▸ WHAT THIS TASK INVOLVES
Within the entries below, the lines from the one with "(polyline (pts (xy -1.651 2.54)" through the one with "(circle (center 1.27 -10.16)" are to be set down exactly, both ends kept.

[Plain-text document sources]
★ ★ ★ ★ ★ ★ ★
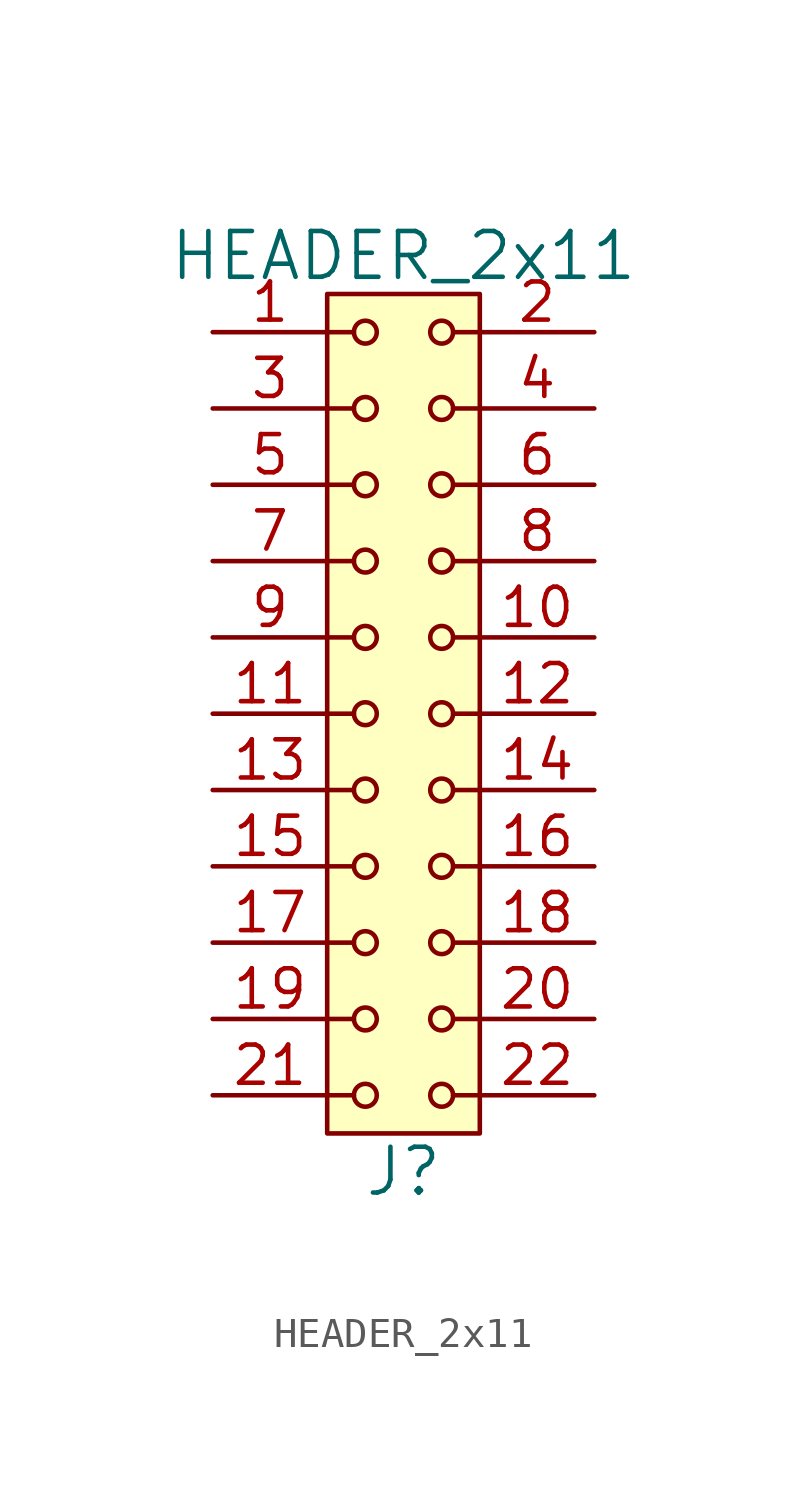
<source format=kicad_sym>
(kicad_symbol_lib
  (version 20211014)
  (generator kicad_symbol_editor)
  (symbol "HEADER_2x11"
    (pin_names
      (offset 1.016))
    (property "Reference" "J"
      (at 0 -15.24 0)
      (effects (font (size 1.524 1.524))))
    (property "Value" "HEADER_2x11"
      (at 0 15.24 0)
      (effects (font (size 1.524 1.524))))
    (property "Footprint" ""
      (at 0 12.7 0)
      (effects (font (size 1.524 1.524))))
    (property "Datasheet" ""
      (at 0 12.7 0)
      (effects (font (size 1.524 1.524))))
    (symbol "HEADER_2x11_0_1"
      (rectangle (start -2.54 13.97) (end 2.54 -13.97) (stroke (width 0) (type default) (color 0 0 0 0)) (fill (type background)))
      (circle (center -1.27 -12.7) (radius 0.381) (stroke (width 0) (type default) (color 0 0 0 0)) (fill (type none)))
      (circle (center -1.27 -10.16) (radius 0.381) (stroke (width 0) (type default) (color 0 0 0 0)) (fill (type none)))
      (circle (center -1.27 -7.62) (radius 0.381) (stroke (width 0) (type default) (color 0 0 0 0)) (fill (type none)))
      (circle (center -1.27 -5.08) (radius 0.381) (stroke (width 0) (type default) (color 0 0 0 0)) (fill (type none)))
      (circle (center -1.27 -2.54) (radius 0.381) (stroke (width 0) (type default) (color 0 0 0 0)) (fill (type none)))
      (circle (center -1.27 0) (radius 0.381) (stroke (width 0) (type default) (color 0 0 0 0)) (fill (type none)))
      (circle (center -1.27 2.54) (radius 0.381) (stroke (width 0) (type default) (color 0 0 0 0)) (fill (type none)))
      (circle (center -1.27 5.08) (radius 0.381) (stroke (width 0) (type default) (color 0 0 0 0)) (fill (type none)))
      (circle (center -1.27 7.62) (radius 0.381) (stroke (width 0) (type default) (color 0 0 0 0)) (fill (type none)))
      (circle (center -1.27 10.16) (radius 0.381) (stroke (width 0) (type default) (color 0 0 0 0)) (fill (type none)))
      (circle (center -1.27 12.7) (radius 0.381) (stroke (width 0) (type default) (color 0 0 0 0)) (fill (type none)))
      (polyline (pts (xy -1.651 -12.7) (xy -2.54 -12.7)) (stroke (width 0) (type default) (color 0 0 0 0)) (fill (type none)))
      (polyline (pts (xy -1.651 -10.16) (xy -2.54 -10.16)) (stroke (width 0) (type default) (color 0 0 0 0)) (fill (type none)))
      (polyline (pts (xy -1.651 -7.62) (xy -2.54 -7.62)) (stroke (width 0) (type default) (color 0 0 0 0)) (fill (type none)))
      (polyline (pts (xy -1.651 -5.08) (xy -2.54 -5.08)) (stroke (width 0) (type default) (color 0 0 0 0)) (fill (type none)))
      (polyline (pts (xy -1.651 -2.54) (xy -2.54 -2.54)) (stroke (width 0) (type default) (color 0 0 0 0)) (fill (type none)))
      (polyline (pts (xy -1.651 0) (xy -2.54 0)) (stroke (width 0) (type default) (color 0 0 0 0)) (fill (type none)))
      (polyline (pts (xy -1.651 2.54) (xy -2.54 2.54)) (stroke (width 0) (type default) (color 0 0 0 0)) (fill (type none)))
      (polyline (pts (xy -1.651 5.08) (xy -2.54 5.08)) (stroke (width 0) (type default) (color 0 0 0 0)) (fill (type none)))
      (polyline (pts (xy -1.651 7.62) (xy -2.54 7.62)) (stroke (width 0) (type default) (color 0 0 0 0)) (fill (type none)))
      (polyline (pts (xy -1.651 10.16) (xy -2.54 10.16)) (stroke (width 0) (type default) (color 0 0 0 0)) (fill (type none)))
      (polyline (pts (xy -1.651 12.7) (xy -2.54 12.7)) (stroke (width 0) (type default) (color 0 0 0 0)) (fill (type none)))
      (polyline (pts (xy 1.651 -12.7) (xy 2.54 -12.7)) (stroke (width 0) (type default) (color 0 0 0 0)) (fill (type none)))
      (polyline (pts (xy 1.651 -10.16) (xy 2.54 -10.16)) (stroke (width 0) (type default) (color 0 0 0 0)) (fill (type none)))
      (polyline (pts (xy 1.651 -7.62) (xy 2.54 -7.62)) (stroke (width 0) (type default) (color 0 0 0 0)) (fill (type none)))
      (polyline (pts (xy 1.651 -5.08) (xy 2.54 -5.08)) (stroke (width 0) (type default) (color 0 0 0 0)) (fill (type none)))
      (polyline (pts (xy 1.651 -2.54) (xy 2.54 -2.54)) (stroke (width 0) (type default) (color 0 0 0 0)) (fill (type none)))
      (polyline (pts (xy 1.651 0) (xy 2.54 0)) (stroke (width 0) (type default) (color 0 0 0 0)) (fill (type none)))
      (polyline (pts (xy 1.651 2.54) (xy 2.54 2.54)) (stroke (width 0) (type default) (color 0 0 0 0)) (fill (type none)))
      (polyline (pts (xy 1.651 5.08) (xy 2.54 5.08)) (stroke (width 0) (type default) (color 0 0 0 0)) (fill (type none)))
      (polyline (pts (xy 1.651 7.62) (xy 2.54 7.62)) (stroke (width 0) (type default) (color 0 0 0 0)) (fill (type none)))
      (polyline (pts (xy 1.651 10.16) (xy 2.54 10.16)) (stroke (width 0) (type default) (color 0 0 0 0)) (fill (type none)))
      (polyline (pts (xy 1.651 12.7) (xy 2.54 12.7)) (stroke (width 0) (type default) (color 0 0 0 0)) (fill (type none)))
      (circle (center 1.27 -12.7) (radius 0.381) (stroke (width 0) (type default) (color 0 0 0 0)) (fill (type none)))
      (circle (center 1.27 -10.16) (radius 0.381) (stroke (width 0) (type default) (color 0 0 0 0)) (fill (type none)))
      (circle (center 1.27 -7.62) (radius 0.381) (stroke (width 0) (type default) (color 0 0 0 0)) (fill (type none)))
      (circle (center 1.27 -5.08) (radius 0.381) (stroke (width 0) (type default) (color 0 0 0 0)) (fill (type none)))
      (circle (center 1.27 -2.54) (radius 0.381) (stroke (width 0) (type default) (color 0 0 0 0)) (fill (type none)))
      (circle (center 1.27 0) (radius 0.381) (stroke (width 0) (type default) (color 0 0 0 0)) (fill (type none)))
      (circle (center 1.27 2.54) (radius 0.381) (stroke (width 0) (type default) (color 0 0 0 0)) (fill (type none)))
      (circle (center 1.27 5.08) (radius 0.381) (stroke (width 0) (type default) (color 0 0 0 0)) (fill (type none)))
      (circle (center 1.27 7.62) (radius 0.381) (stroke (width 0) (type default) (color 0 0 0 0)) (fill (type none)))
      (circle (center 1.27 10.16) (radius 0.381) (stroke (width 0) (type default) (color 0 0 0 0)) (fill (type none)))
      (circle (center 1.27 12.7) (radius 0.381) (stroke (width 0) (type default) (color 0 0 0 0)) (fill (type none))))
    (symbol "HEADER_2x11_1_1"
      (pin input line (at -6.35 12.7 0) (length 3.81) (name "~" (effects (font (size 1.27 1.27)))) (number "1" (effects (font (size 1.27 1.27)))))
      (pin input line (at 6.35 2.54 180) (length 3.81) (name "~" (effects (font (size 1.27 1.27)))) (number "10" (effects (font (size 1.27 1.27)))))
      (pin input line (at -6.35 0 0) (length 3.81) (name "~" (effects (font (size 1.27 1.27)))) (number "11" (effects (font (size 1.27 1.27)))))
      (pin input line (at 6.35 0 180) (length 3.81) (name "~" (effects (font (size 1.27 1.27)))) (number "12" (effects (font (size 1.27 1.27)))))
      (pin input line (at -6.35 -2.54 0) (length 3.81) (name "~" (effects (font (size 1.27 1.27)))) (number "13" (effects (font (size 1.27 1.27)))))
      (pin input line (at 6.35 -2.54 180) (length 3.81) (name "~" (effects (font (size 1.27 1.27)))) (number "14" (effects (font (size 1.27 1.27)))))
      (pin input line (at -6.35 -5.08 0) (length 3.81) (name "~" (effects (font (size 1.27 1.27)))) (number "15" (effects (font (size 1.27 1.27)))))
      (pin input line (at 6.35 -5.08 180) (length 3.81) (name "~" (effects (font (size 1.27 1.27)))) (number "16" (effects (font (size 1.27 1.27)))))
      (pin input line (at -6.35 -7.62 0) (length 3.81) (name "~" (effects (font (size 1.27 1.27)))) (number "17" (effects (font (size 1.27 1.27)))))
      (pin input line (at 6.35 -7.62 180) (length 3.81) (name "~" (effects (font (size 1.27 1.27)))) (number "18" (effects (font (size 1.27 1.27)))))
      (pin input line (at -6.35 -10.16 0) (length 3.81) (name "~" (effects (font (size 1.27 1.27)))) (number "19" (effects (font (size 1.27 1.27)))))
      (pin input line (at 6.35 12.7 180) (length 3.81) (name "~" (effects (font (size 1.27 1.27)))) (number "2" (effects (font (size 1.27 1.27)))))
      (pin input line (at 6.35 -10.16 180) (length 3.81) (name "~" (effects (font (size 1.27 1.27)))) (number "20" (effects (font (size 1.27 1.27)))))
      (pin input line (at -6.35 -12.7 0) (length 3.81) (name "~" (effects (font (size 1.27 1.27)))) (number "21" (effects (font (size 1.27 1.27)))))
      (pin input line (at 6.35 -12.7 180) (length 3.81) (name "~" (effects (font (size 1.27 1.27)))) (number "22" (effects (font (size 1.27 1.27)))))
      (pin input line (at -6.35 10.16 0) (length 3.81) (name "~" (effects (font (size 1.27 1.27)))) (number "3" (effects (font (size 1.27 1.27)))))
      (pin input line (at 6.35 10.16 180) (length 3.81) (name "~" (effects (font (size 1.27 1.27)))) (number "4" (effects (font (size 1.27 1.27)))))
      (pin input line (at -6.35 7.62 0) (length 3.81) (name "~" (effects (font (size 1.27 1.27)))) (number "5" (effects (font (size 1.27 1.27)))))
      (pin input line (at 6.35 7.62 180) (length 3.81) (name "~" (effects (font (size 1.27 1.27)))) (number "6" (effects (font (size 1.27 1.27)))))
      (pin input line (at -6.35 5.08 0) (length 3.81) (name "~" (effects (font (size 1.27 1.27)))) (number "7" (effects (font (size 1.27 1.27)))))
      (pin input line (at 6.35 5.08 180) (length 3.81) (name "~" (effects (font (size 1.27 1.27)))) (number "8" (effects (font (size 1.27 1.27)))))
      (pin input line (at -6.35 2.54 0) (length 3.81) (name "~" (effects (font (size 1.27 1.27)))) (number "9" (effects (font (size 1.27 1.27))))))))
</source>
★ ★ ★ ★ ★ ★ ★
▸ RESULT OF THIS TASK
      (polyline (pts (xy -1.651 2.54) (xy -2.54 2.54)) (stroke (width 0) (type default) (color 0 0 0 0)) (fill (type none)))
      (polyline (pts (xy -1.651 5.08) (xy -2.54 5.08)) (stroke (width 0) (type default) (color 0 0 0 0)) (fill (type none)))
      (polyline (pts (xy -1.651 7.62) (xy -2.54 7.62)) (stroke (width 0) (type default) (color 0 0 0 0)) (fill (type none)))
      (polyline (pts (xy -1.651 10.16) (xy -2.54 10.16)) (stroke (width 0) (type default) (color 0 0 0 0)) (fill (type none)))
      (polyline (pts (xy -1.651 12.7) (xy -2.54 12.7)) (stroke (width 0) (type default) (color 0 0 0 0)) (fill (type none)))
      (polyline (pts (xy 1.651 -12.7) (xy 2.54 -12.7)) (stroke (width 0) (type default) (color 0 0 0 0)) (fill (type none)))
      (polyline (pts (xy 1.651 -10.16) (xy 2.54 -10.16)) (stroke (width 0) (type default) (color 0 0 0 0)) (fill (type none)))
      (polyline (pts (xy 1.651 -7.62) (xy 2.54 -7.62)) (stroke (width 0) (type default) (color 0 0 0 0)) (fill (type none)))
      (polyline (pts (xy 1.651 -5.08) (xy 2.54 -5.08)) (stroke (width 0) (type default) (color 0 0 0 0)) (fill (type none)))
      (polyline (pts (xy 1.651 -2.54) (xy 2.54 -2.54)) (stroke (width 0) (type default) (color 0 0 0 0)) (fill (type none)))
      (polyline (pts (xy 1.651 0) (xy 2.54 0)) (stroke (width 0) (type default) (color 0 0 0 0)) (fill (type none)))
      (polyline (pts (xy 1.651 2.54) (xy 2.54 2.54)) (stroke (width 0) (type default) (color 0 0 0 0)) (fill (type none)))
      (polyline (pts (xy 1.651 5.08) (xy 2.54 5.08)) (stroke (width 0) (type default) (color 0 0 0 0)) (fill (type none)))
      (polyline (pts (xy 1.651 7.62) (xy 2.54 7.62)) (stroke (width 0) (type default) (color 0 0 0 0)) (fill (type none)))
      (polyline (pts (xy 1.651 10.16) (xy 2.54 10.16)) (stroke (width 0) (type default) (color 0 0 0 0)) (fill (type none)))
      (polyline (pts (xy 1.651 12.7) (xy 2.54 12.7)) (stroke (width 0) (type default) (color 0 0 0 0)) (fill (type none)))
      (circle (center 1.27 -12.7) (radius 0.381) (stroke (width 0) (type default) (color 0 0 0 0)) (fill (type none)))
      (circle (center 1.27 -10.16) (radius 0.381) (stroke (width 0) (type default) (color 0 0 0 0)) (fill (type none)))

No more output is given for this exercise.